Illinois, like any other state, has its own set of factors that contribute to how a court will decide assets should be divided when a couple divorces. As an “equitable division” state, the court follows certain guidelines for dividing assets when a couple is unable to reach an acceptable asset division arrangement. It is important to note that “equitable” does not necessarily mean that the division will be equal — it means that the court will consider various factors and determine what it believes is fair.
The court will consider the contribution of each partner to the home and to the acquisition and keeping of assets within the home, as well as each party’s role in diminishing property owned within the marriage (or outside of it). The court will also consider the value of property being assigned to each spouse, and the economic standing of each spouse when the asset division would take effect.

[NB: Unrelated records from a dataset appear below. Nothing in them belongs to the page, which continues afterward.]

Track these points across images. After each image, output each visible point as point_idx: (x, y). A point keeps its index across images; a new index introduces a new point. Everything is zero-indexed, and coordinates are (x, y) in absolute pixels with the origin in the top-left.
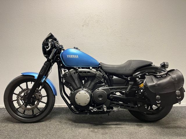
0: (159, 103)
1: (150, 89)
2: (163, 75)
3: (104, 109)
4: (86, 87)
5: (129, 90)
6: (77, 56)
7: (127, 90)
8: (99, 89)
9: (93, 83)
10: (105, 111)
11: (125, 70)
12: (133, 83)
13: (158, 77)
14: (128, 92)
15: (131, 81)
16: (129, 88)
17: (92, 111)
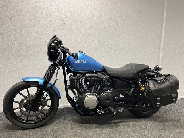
0: (158, 104)
1: (153, 93)
2: (162, 80)
3: (114, 112)
4: (92, 91)
5: (132, 93)
6: (85, 61)
7: (130, 93)
8: (105, 93)
9: (99, 87)
10: (115, 114)
11: (128, 74)
12: (134, 85)
13: (158, 81)
14: (131, 94)
15: (133, 84)
16: (132, 90)
17: (100, 113)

This includes weighing which spouse should keep a marital home, especially if that spouse is to have primary custody of the marriage’s children.
The courts will also consider the length of time the marriage lasted, as well as the age and health of the spouses, and any other factors that may affect income and expenses. The court will also give consideration to the ability of each spouse to gain income or assets in the future.
In addition, the courts will take into account whether or not either party has standing obligation from any previous marriage, and will likely seek to honor any prenuptial agreement that the couple has established. If there are any children in the marriage, the expenses related to the responsible keeping of the children will be taken into consideration.
Clearly, there are many things that a court may use to determine what it deems “fair” when deciding how a couple should divide its assets. This can be a complex process, with many opportunities for things to become unnecessarily costly. The guidance of an experienced lawyer can ensure that your divorce is accomplished fairly, while helping you to avoid setbacks and pitfalls on the way to starting your new life.